Segundo ministro da Saúde, governo deve se reunir com associações para desenhar piloto previsto para segundo semestre de 2026
O governo planeja se reunir com associações do setor de saúde para definir os primeiros medicamentos que integrarão o projeto-piloto de preços sigilosos para compras no Sistema Único de Saúde (SUS). Segundo o ministro Alexandre Padilha, as discussões começam nessa semana e deverão ocorrer da forma “mais participativa possível”. O próximo passo também inclui a criação do comitê de negociação de preços, do Complexo Econômico Industrial da Saúde (CEIS). A informação foi dada ao Futuro da Saúde nesta segunda-feira (6), em fórum em São Paulo.

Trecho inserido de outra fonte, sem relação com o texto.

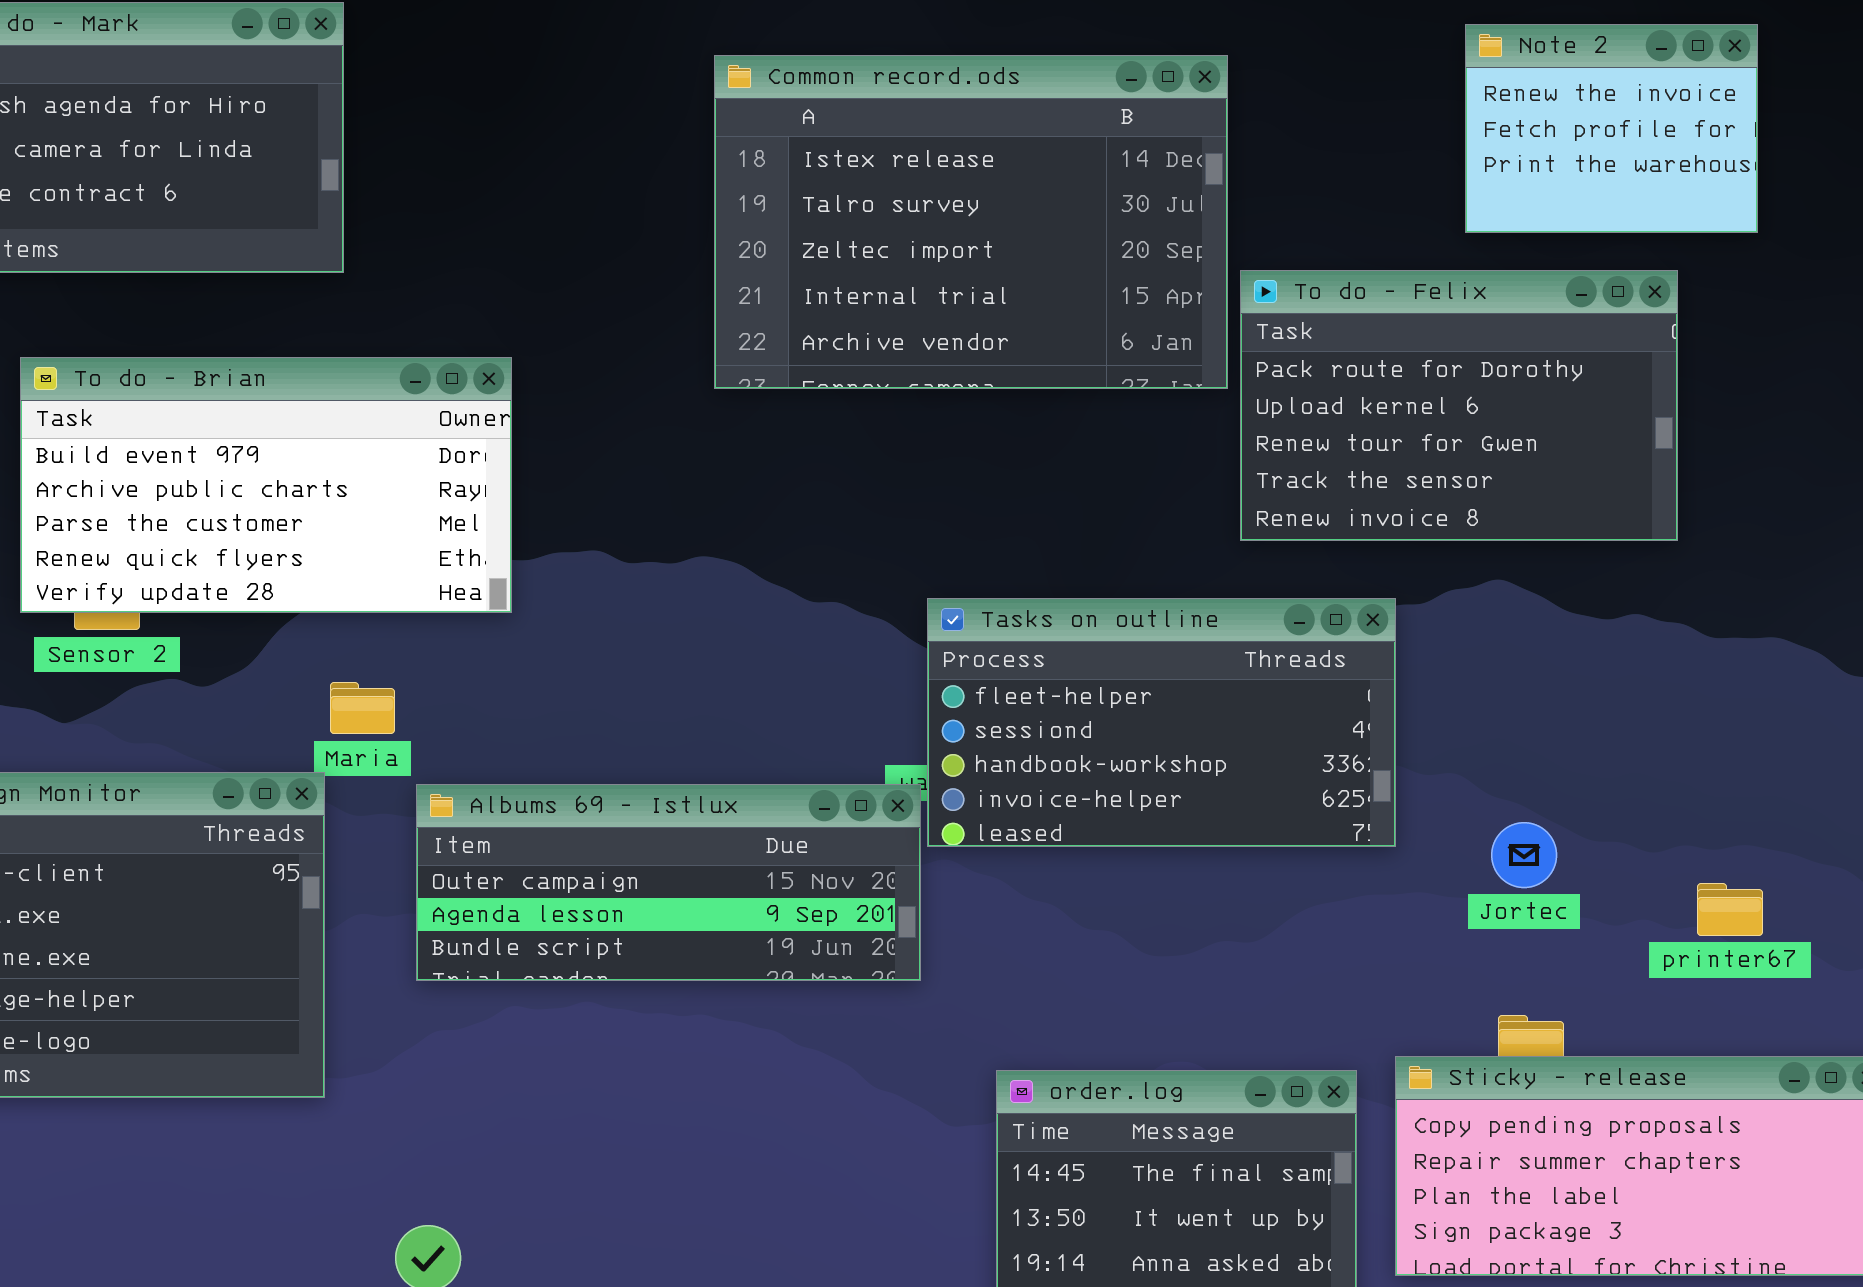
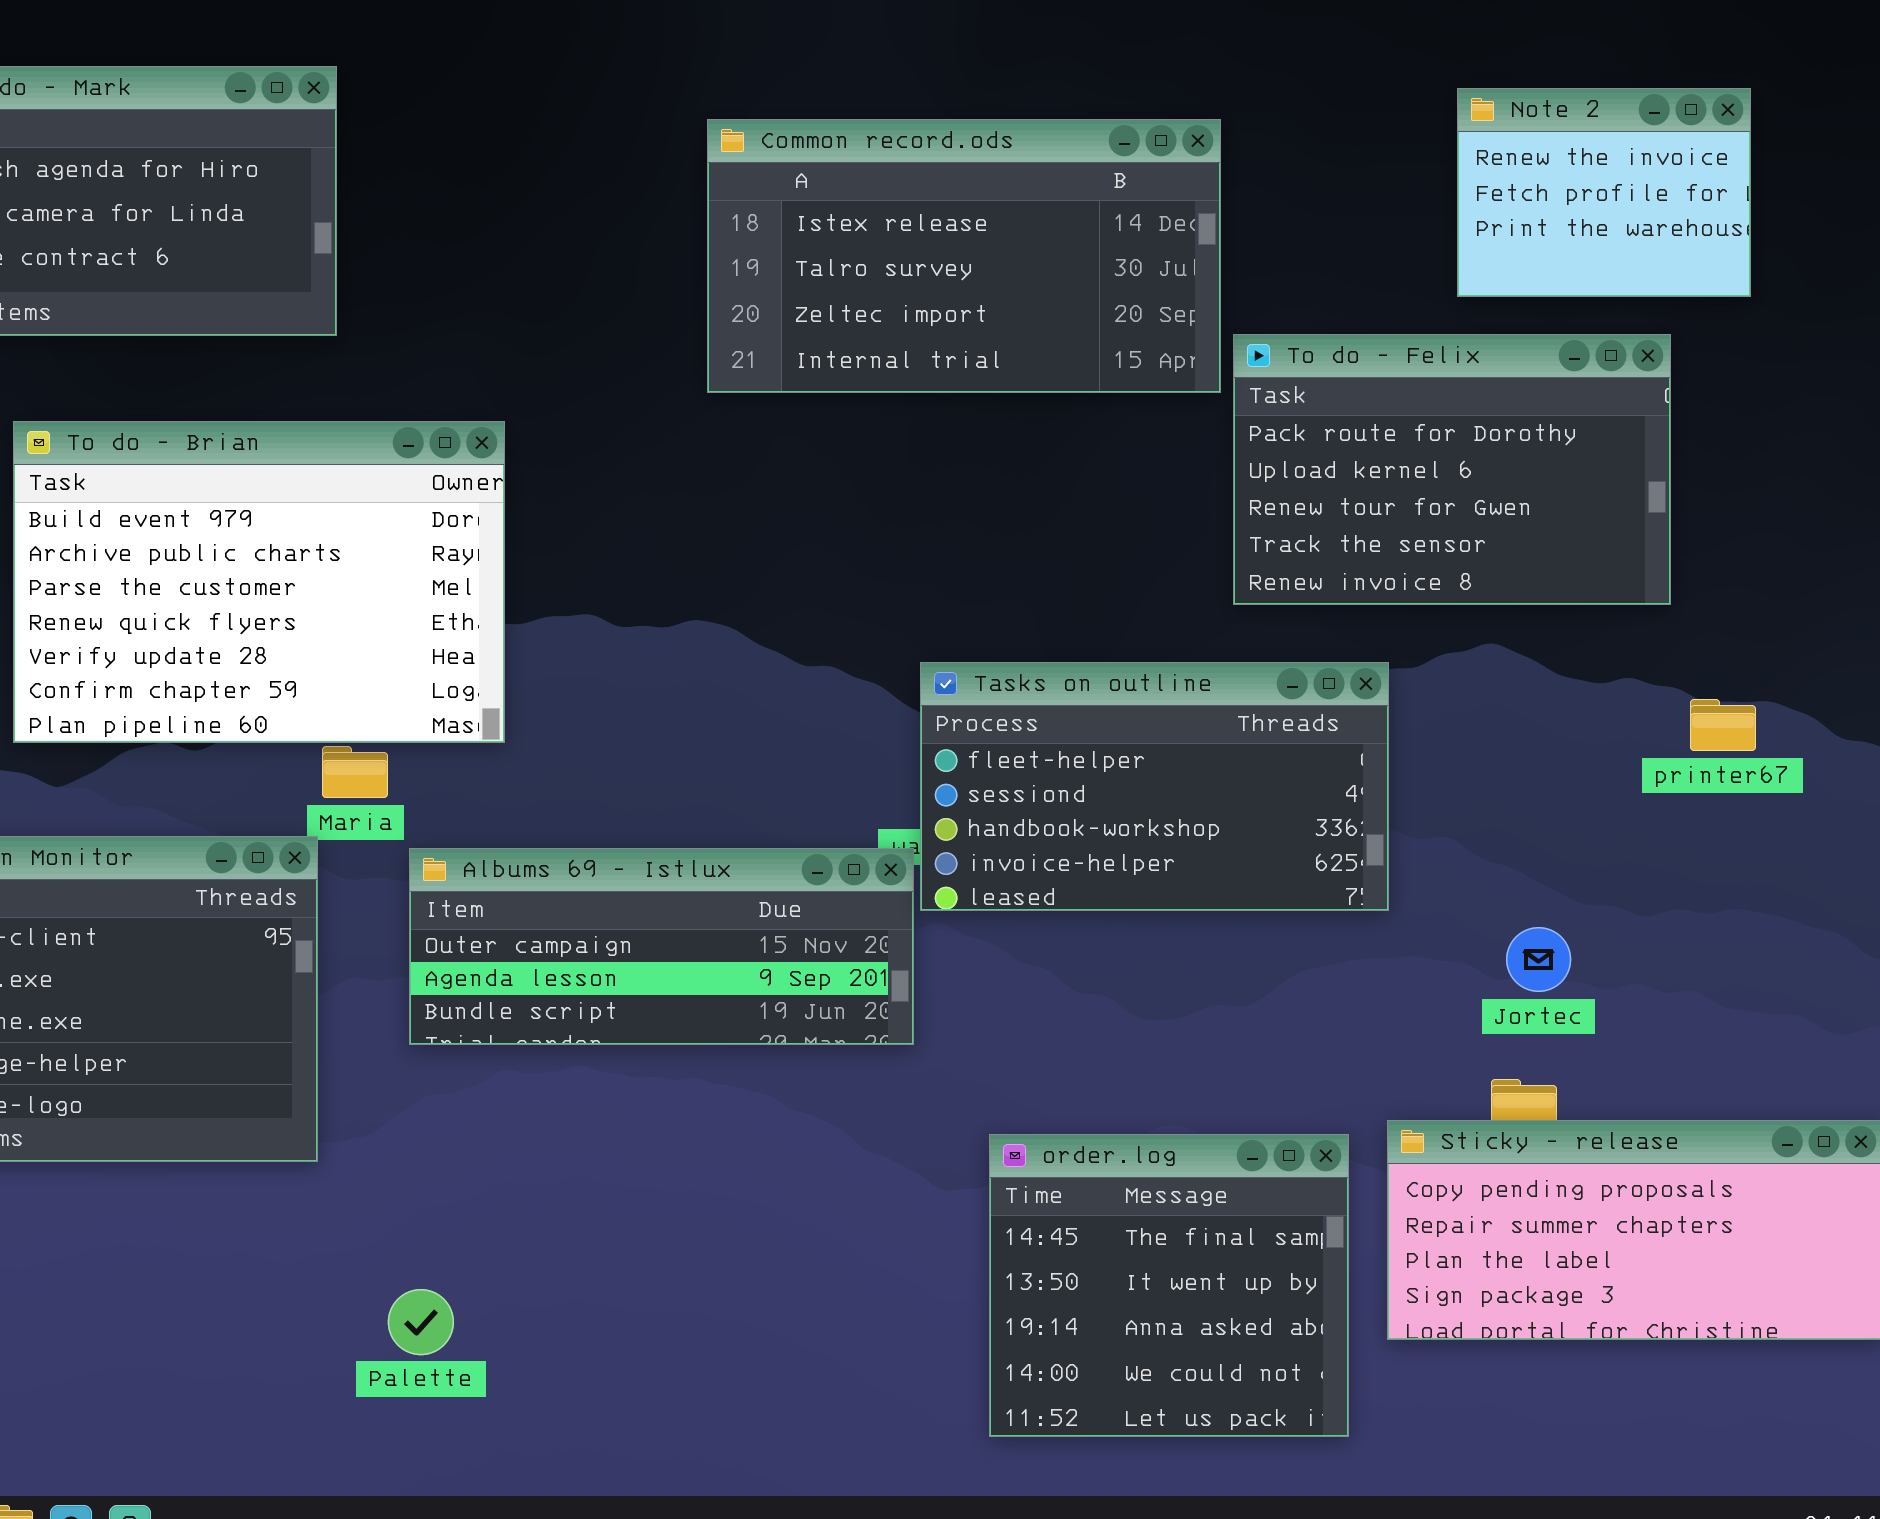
Common record.ods: [714,55,1228,389] -> [707,119,1221,393], resized
To do - Brian: [20,357,512,613] -> [13,421,505,743], resized
Jortec: [1491,822,1557,888] -> [1506,927,1571,992], moved
printer67: [1697,883,1763,936] -> [1690,699,1756,751], moved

De acordo com Padilha, ainda não há uma definição de quais seriam os primeiros produtos dessa lista. Ele informou que a oncologia deve ser uma das prioridades desse tipo de acordo, embora a proposta também deva contemplar outras áreas terapêuticas. Além disso, afirmou que o processo para a implementação dessa compra-piloto está avançada: “Estamos bem encaminhados com os órgãos de controle, com o Tribunal de Contas da União (TCU) e Supremo Tribunal Federal (STF) para poder fazer essa primeira experiência nesse segundo semestre”.
A compra com preços silenciados consiste em uma estratégia para conseguir descontos vantajosos em medicamentos com a indústria farmacêutica. Conforme antecipado pelo Futuro da Saúde, o mecanismo vem sendo estudado pelo Ministério da Saúde desde meados de 2025. A pasta já havia sinalizado que deve realizar uma compra-piloto ainda em 2026 e que o modelo estava previsto para ser utilizado de forma restrita, com foco em medicamentos protegidos por patentes e com um único fornecedor. Também está previsto que o acompanhamento da contratação seja monitorado por órgãos de controle.
Neste mês, a Advocacia Geral da União (AGU) e a Consultoria Jurídica do Ministério da Saúde encaminharam ao Supremo Tribunal Federal (STF) um parecer que concluía que é juridicamente possível utilizar o mecanismo no Brasil, em situações específicas, desde que fundamentado caso a caso e acompanhado de mecanismos de controle e transparência. Como medida adicional, o documento trazia a recomendação que fosse criada uma comissão multissetorial do Ministério da Saúde para conduzir essas negociações.
Preços silenciados
O Ministério pretende utilizar o tamanho da cobertura assistencial SUS para negociar preços, no contexto do acordo de preços sigilosos. Hoje, mais de 150 milhões de brasileiros utilizam diretamente o sistema público. A aposta está em um conjunto de iniciativas para ampliar os mecanismos de compra governamental. Entre elas está o preço silenciado e também os acordos de risco compartilhado, que servem para custear medicamentos de alto custo. Segundo Padilha, o objetivo é ampliar o uso de instrumentos como esse.
Outro mecanismo almejado é o de compras parceladas para parque tecnológico na área de diagnóstico, máquinas e equipamentos. “É poder fazer aquilo que às vezes o setor privado pode fazer, e o setor público tem dificuldade. Comprar, por exemplo, um acelerador linear de R$ 10 milhões e pagar em parcelas”, conta. Segundo Padilha, isso pode significar uma multiplicação de investimentos.
Durante sua fala, Padilha também citou as Encomendas Tecnológicas (ETEC) como um novo instrumento de compra do governo. Segundo ele, na última sexta-feira, 3, foi assinado em Campinas a primeira encomenda do Ministério da Saúde com um sistema diagnóstico para tuberculose junto a uma empresa privada internacional. As encomendas trata-se de um meio de compra pública para produtos ou serviços inéditos que não estão disponíveis para a população, como um contrato de desenvolvimento.